[[ Source passage, beginning ]]

Claim. When Ham felt ashamed of noah’s nakedness and covered him (Gen 9:22-23), he made a condition for Satan to invade — recapitulating adam and eve’s post-fall shame at their own nakedness — thereby breaking the foundation-of-substance that Noah’s family was about to lay, since shame indicated kinship-of-blood with Satan rather than the innocent intimacy God required.
Elaboration. Per DP §2.2, the Ham episode is structurally specific to Noah’s family — not a generic prohibition against regarding nakedness with shame.
Because the ark recapitulated creation, Noah’s post-flood position recapitulated Adam’s pre-Fall position. God expected Noah’s family to react to his nakedness without shame — recovering “the joyful heart which He had felt when looking at Adam and Eve in their innocence before the Fall.” The test was Ham’s, as second son occupying abel’s position; since Noah (unlike Adam) had made the symbolic offering himself, the Abel-position was vacant and required Ham to become “inseparably one in heart” with his father.

[[ Source passage, end ]]

Problem — Reproduce the passage on Ham and Noah's nakedness in full, word for word. Draw only on the passage on Ham and Noah's nakedness, not on the material.

[[ Information provided, beginning ]]

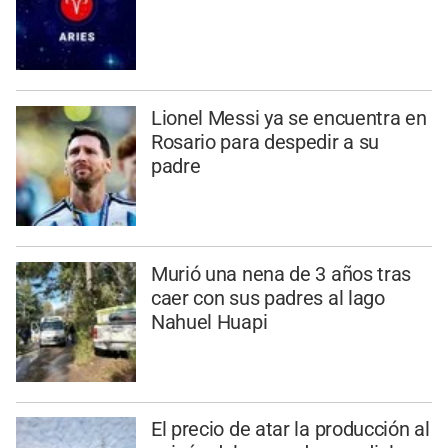
Lionel Messi ya se encuentra en
Rosario para despedir a su
padre
Murió una nena de 3 años tras
caer con sus padres al lago
Nahuel Huapi
El precio de atar la producción al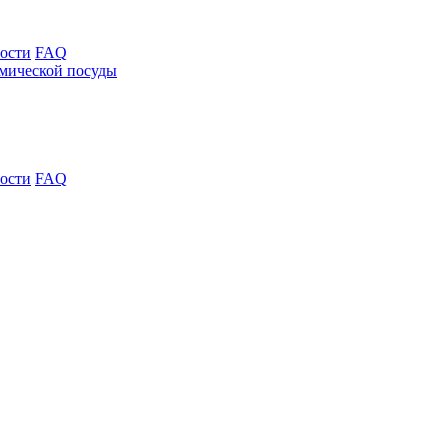
ости
FAQ
ости
FAQ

[[ Information provided, end ]]

Solution to this task —
Claim. When Ham felt ashamed of noah’s nakedness and covered him (Gen 9:22-23), he made a condition for Satan to invade — recapitulating adam and eve’s post-fall shame at their own nakedness — thereby breaking the foundation-of-substance that Noah’s family was about to lay, since shame indicated kinship-of-blood with Satan rather than the innocent intimacy God required.
Elaboration. Per DP §2.2, the Ham episode is structurally specific to Noah’s family — not a generic prohibition against regarding nakedness with shame.
Because the ark recapitulated creation, Noah’s post-flood position recapitulated Adam’s pre-Fall position. God expected Noah’s family to react to his nakedness without shame — recovering “the joyful heart which He had felt when looking at Adam and Eve in their innocence before the Fall.” The test was Ham’s, as second son occupying abel’s position; since Noah (unlike Adam) had made the symbolic offering himself, the Abel-position was vacant and required Ham to become “inseparably one in heart” with his father.